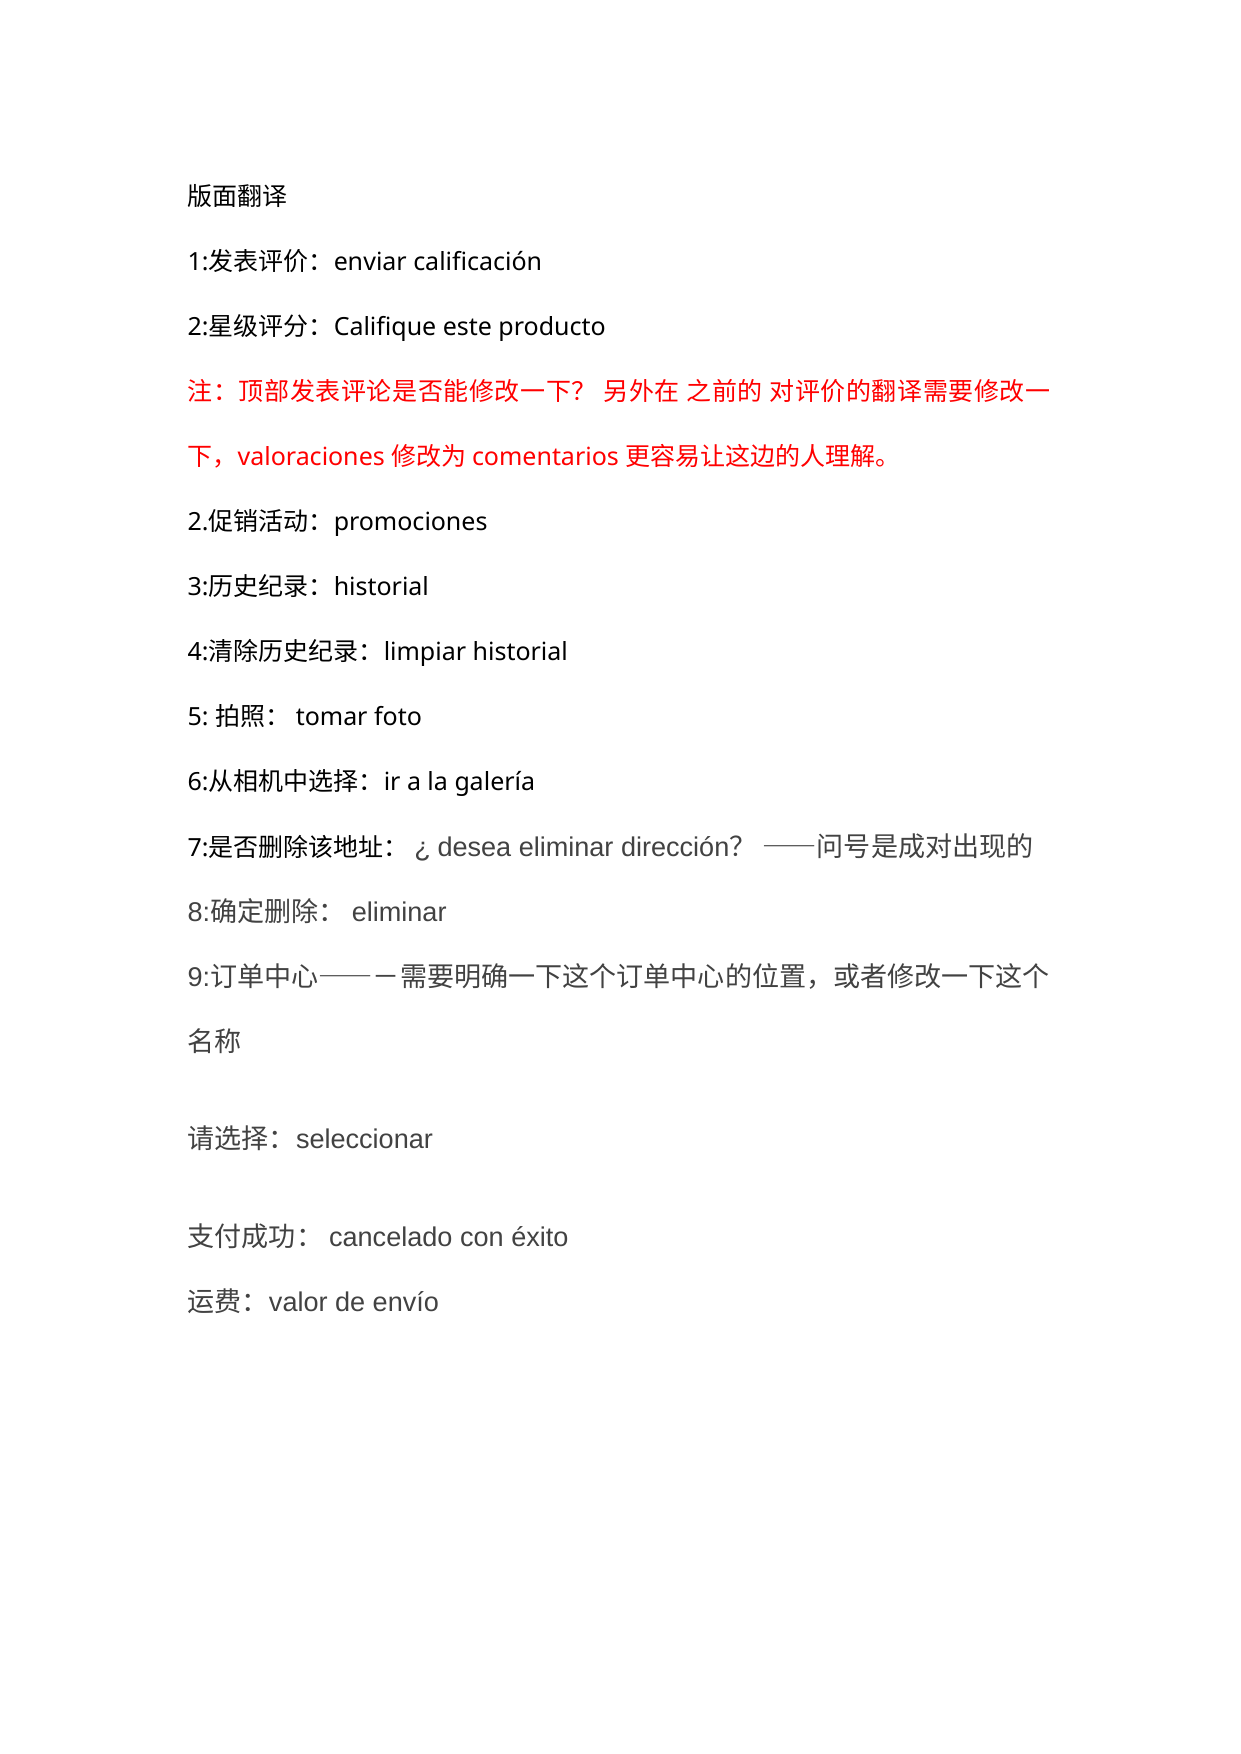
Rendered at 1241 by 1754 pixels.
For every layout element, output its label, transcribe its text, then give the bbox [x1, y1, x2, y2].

text 版面翻译 [187, 162, 1053, 227]
text 7:是否删除该地址： ¿ desea eliminar dirección？ ——问号是成对出现的 [187, 812, 1053, 877]
text 4:清除历史纪录：limpiar historial [187, 617, 1053, 682]
text 2:星级评分：Califique este producto [187, 292, 1053, 357]
text 6:从相机中选择：ir a la galería [187, 747, 1053, 812]
text 5: 拍照： tomar foto [187, 682, 1053, 747]
text 运费：valor de envío [187, 1267, 1053, 1332]
text 请选择：seleccionar [187, 1104, 1053, 1169]
text 1:发表评价：enviar calificación [187, 227, 1053, 292]
text 注：顶部发表评论是否能修改一下？ 另外在 之前的 对评价的翻译需要修改一下，valoraciones 修改为 comentarios 更容易让这边的人理解。 [187, 357, 1053, 487]
text 2.促销活动：promociones [187, 487, 1053, 552]
text 3:历史纪录：historial [187, 552, 1053, 617]
text 9:订单中心——－需要明确一下这个订单中心的位置，或者修改一下这个名称 [187, 942, 1053, 1072]
text 支付成功： cancelado con éxito [187, 1202, 1053, 1267]
text 8:确定删除： eliminar [187, 877, 1053, 942]
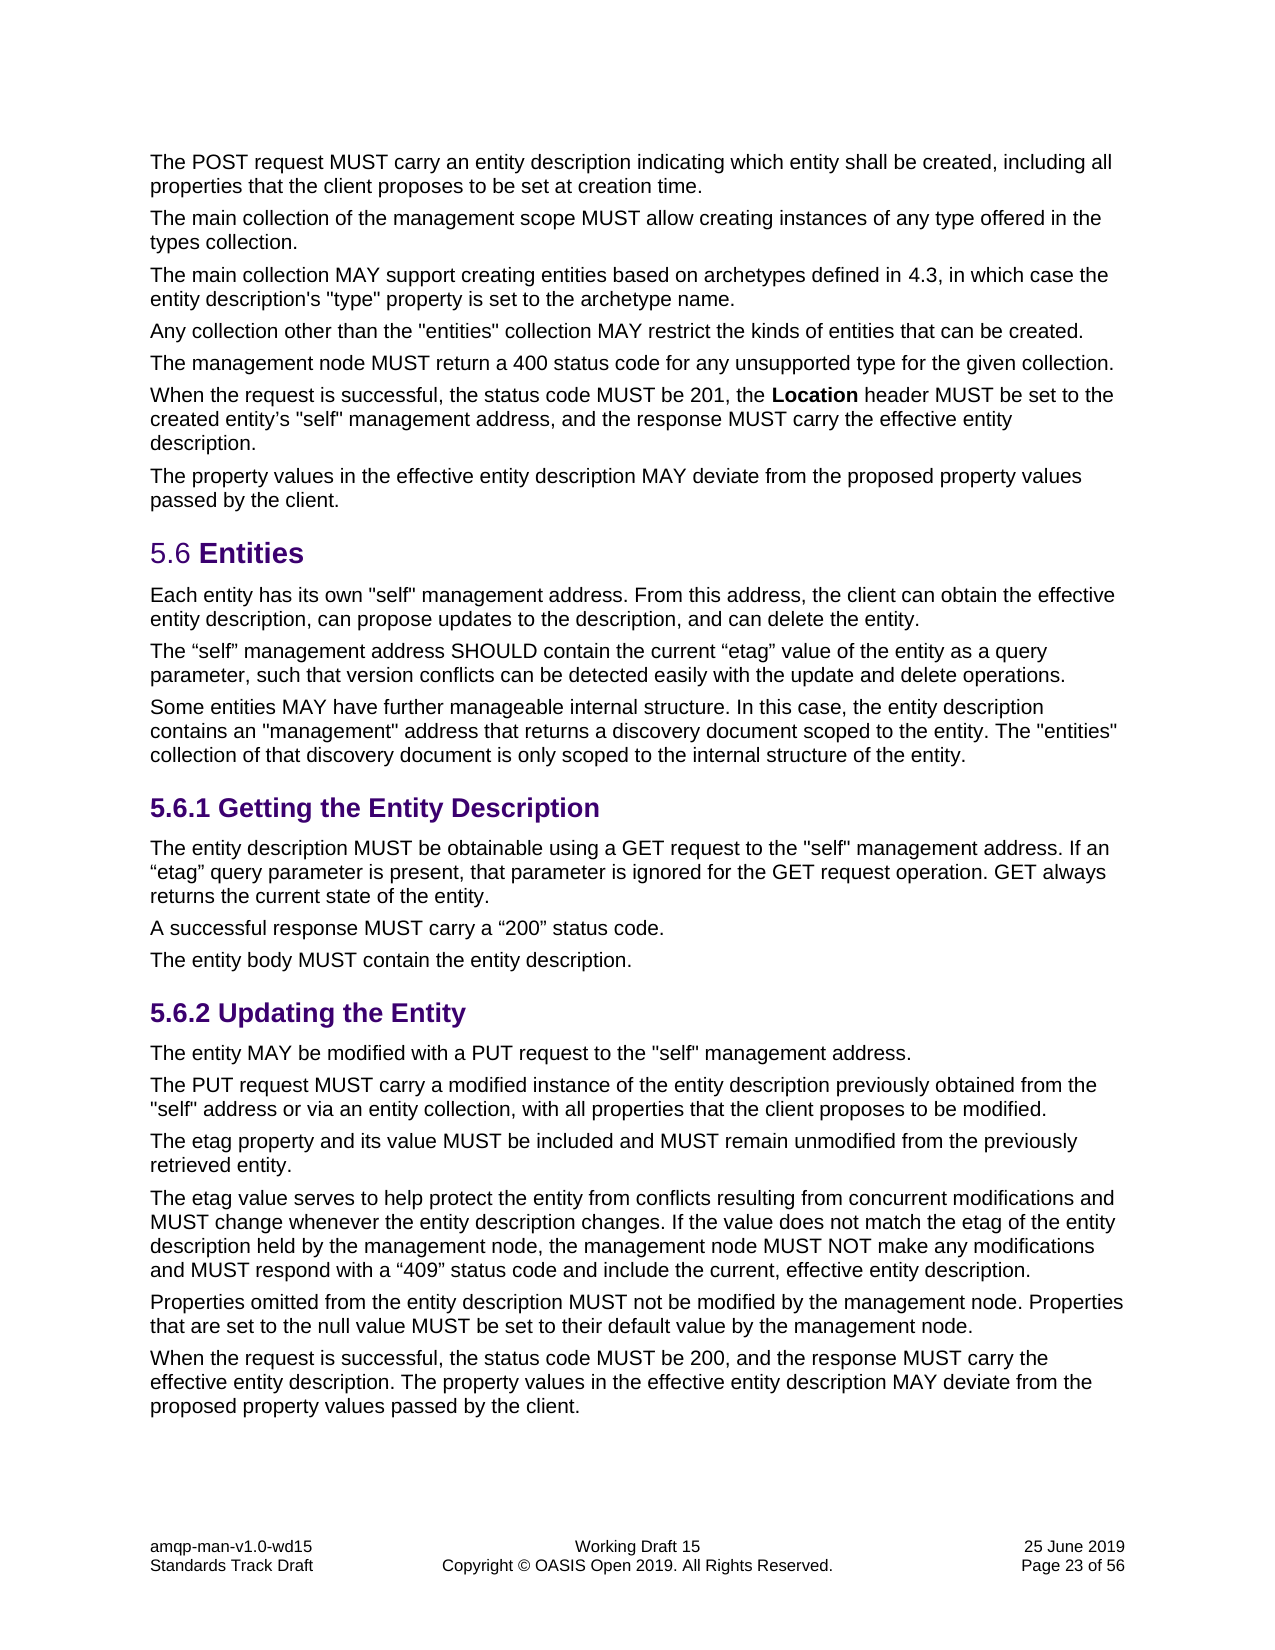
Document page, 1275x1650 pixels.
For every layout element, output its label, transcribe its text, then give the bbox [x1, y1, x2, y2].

text The PUT request MUST carry a modified instance of the entity description previously obtained from the "self" address or via an entity collection, with all properties that the client proposes to be modified. [150, 1073, 1125, 1121]
text The etag property and its value MUST be included and MUST remain unmodified from the previously retrieved entity. [150, 1129, 1125, 1177]
text The entity description MUST be obtainable using a GET request to the "self" management address. If an “etag” query parameter is present, that parameter is ignored for the GET request operation. GET always returns the current state of the entity. [150, 836, 1125, 907]
subtitle Updating the Entity [150, 997, 1125, 1028]
subtitle Entities [150, 536, 1125, 570]
subtitle Getting the Entity Description [150, 792, 1125, 823]
text The main collection MAY support creating entities based on archetypes defined in 4.4, in which case the entity description's "type" property is set to the archetype name. [150, 262, 1125, 310]
text When the request is successful, the status code MUST be 201, the Location header MUST be set to the created entity’s "self" management address, and the response MUST carry the effective entity description. [150, 383, 1125, 455]
text Any collection other than the "entities" collection MAY restrict the kinds of entities that can be created. [150, 319, 1125, 343]
text The property values in the effective entity description MAY deviate from the proposed property values passed by the client. [150, 463, 1125, 511]
text The main collection of the management scope MUST allow creating instances of any type offered in the types collection. [150, 206, 1125, 254]
text Each entity has its own "self" management address. From this address, the client can obtain the effective entity description, can propose updates to the description, and can delete the entity. [150, 582, 1125, 630]
text Some entities MAY have further manageable internal structure. In this case, the entity description contains an "management" address that returns a discovery document scoped to the entity. The "entities" collection of that discovery document is only scoped to the internal structure of the entity. [150, 695, 1125, 767]
text The management node MUST return a 400 status code for any unsupported type for the given collection. [150, 351, 1125, 375]
text The POST request MUST carry an entity description indicating which entity shall be created, including all properties that the client proposes to be set at creation time. [150, 150, 1125, 198]
text When the request is successful, the status code MUST be 200, and the response MUST carry the effective entity description. The property values in the effective entity description MAY deviate from the proposed property values passed by the client. [150, 1346, 1125, 1418]
text The etag value serves to help protect the entity from conflicts resulting from concurrent modifications and MUST change whenever the entity description changes. If the value does not match the etag of the entity description held by the management node, the management node MUST NOT make any modifications and MUST respond with a “409” status code and include the current, effective entity description. [150, 1186, 1125, 1281]
text Properties omitted from the entity description MUST not be modified by the management node. Properties that are set to the null value MUST be set to their default value by the management node. [150, 1290, 1125, 1338]
text A successful response MUST carry a “200” status code. [150, 916, 1125, 940]
text The “self” management address SHOULD contain the current “etag” value of the entity as a query parameter, such that version conflicts can be detected easily with the update and delete operations. [150, 639, 1125, 687]
text The entity MAY be modified with a PUT request to the "self" management address. [150, 1041, 1125, 1065]
text The entity body MUST contain the entity description. [150, 948, 1125, 972]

* **Activity**: The records above are to be repeated exactly, with every picture removed from the copy.

* **Written response**:
Rendered at 1241 by 1754 pixels.
For every layout element, output its label, transcribe its text, then give the bbox [x1, y1, x2, y2].

text 版面翻译 [187, 162, 1053, 227]
text 7:是否删除该地址： ¿ desea eliminar dirección？ ——问号是成对出现的 [187, 812, 1053, 877]
text 4:清除历史纪录：limpiar historial [187, 617, 1053, 682]
text 2:星级评分：Califique este producto [187, 292, 1053, 357]
text 6:从相机中选择：ir a la galería [187, 747, 1053, 812]
text 5: 拍照： tomar foto [187, 682, 1053, 747]
text 运费：valor de envío [187, 1267, 1053, 1332]
text 请选择：seleccionar [187, 1104, 1053, 1169]
text 1:发表评价：enviar calificación [187, 227, 1053, 292]
text 注：顶部发表评论是否能修改一下？ 另外在 之前的 对评价的翻译需要修改一下，valoraciones 修改为 comentarios 更容易让这边的人理解。 [187, 357, 1053, 487]
text 2.促销活动：promociones [187, 487, 1053, 552]
text 3:历史纪录：historial [187, 552, 1053, 617]
text 9:订单中心——－需要明确一下这个订单中心的位置，或者修改一下这个名称 [187, 942, 1053, 1072]
text 支付成功： cancelado con éxito [187, 1202, 1053, 1267]
text 8:确定删除： eliminar [187, 877, 1053, 942]
Document page, 1275x1650 pixels.
For every layout element, output its label, transcribe its text, then give the bbox [x1, y1, x2, y2].

text The PUT request MUST carry a modified instance of the entity description previously obtained from the "self" address or via an entity collection, with all properties that the client proposes to be modified. [150, 1073, 1125, 1121]
text The etag property and its value MUST be included and MUST remain unmodified from the previously retrieved entity. [150, 1129, 1125, 1177]
text The entity description MUST be obtainable using a GET request to the "self" management address. If an “etag” query parameter is present, that parameter is ignored for the GET request operation. GET always returns the current state of the entity. [150, 836, 1125, 907]
subtitle Updating the Entity [150, 997, 1125, 1028]
subtitle Entities [150, 536, 1125, 570]
subtitle Getting the Entity Description [150, 792, 1125, 823]
text The main collection MAY support creating entities based on archetypes defined in 4.4, in which case the entity description's "type" property is set to the archetype name. [150, 262, 1125, 310]
text When the request is successful, the status code MUST be 201, the Location header MUST be set to the created entity’s "self" management address, and the response MUST carry the effective entity description. [150, 383, 1125, 455]
text Any collection other than the "entities" collection MAY restrict the kinds of entities that can be created. [150, 319, 1125, 343]
text The property values in the effective entity description MAY deviate from the proposed property values passed by the client. [150, 463, 1125, 511]
text The main collection of the management scope MUST allow creating instances of any type offered in the types collection. [150, 206, 1125, 254]
text Each entity has its own "self" management address. From this address, the client can obtain the effective entity description, can propose updates to the description, and can delete the entity. [150, 582, 1125, 630]
text Some entities MAY have further manageable internal structure. In this case, the entity description contains an "management" address that returns a discovery document scoped to the entity. The "entities" collection of that discovery document is only scoped to the internal structure of the entity. [150, 695, 1125, 767]
text The management node MUST return a 400 status code for any unsupported type for the given collection. [150, 351, 1125, 375]
text The POST request MUST carry an entity description indicating which entity shall be created, including all properties that the client proposes to be set at creation time. [150, 150, 1125, 198]
text When the request is successful, the status code MUST be 200, and the response MUST carry the effective entity description. The property values in the effective entity description MAY deviate from the proposed property values passed by the client. [150, 1346, 1125, 1418]
text The etag value serves to help protect the entity from conflicts resulting from concurrent modifications and MUST change whenever the entity description changes. If the value does not match the etag of the entity description held by the management node, the management node MUST NOT make any modifications and MUST respond with a “409” status code and include the current, effective entity description. [150, 1186, 1125, 1281]
text Properties omitted from the entity description MUST not be modified by the management node. Properties that are set to the null value MUST be set to their default value by the management node. [150, 1290, 1125, 1338]
text A successful response MUST carry a “200” status code. [150, 916, 1125, 940]
text The “self” management address SHOULD contain the current “etag” value of the entity as a query parameter, such that version conflicts can be detected easily with the update and delete operations. [150, 639, 1125, 687]
text The entity MAY be modified with a PUT request to the "self" management address. [150, 1041, 1125, 1065]
text The entity body MUST contain the entity description. [150, 948, 1125, 972]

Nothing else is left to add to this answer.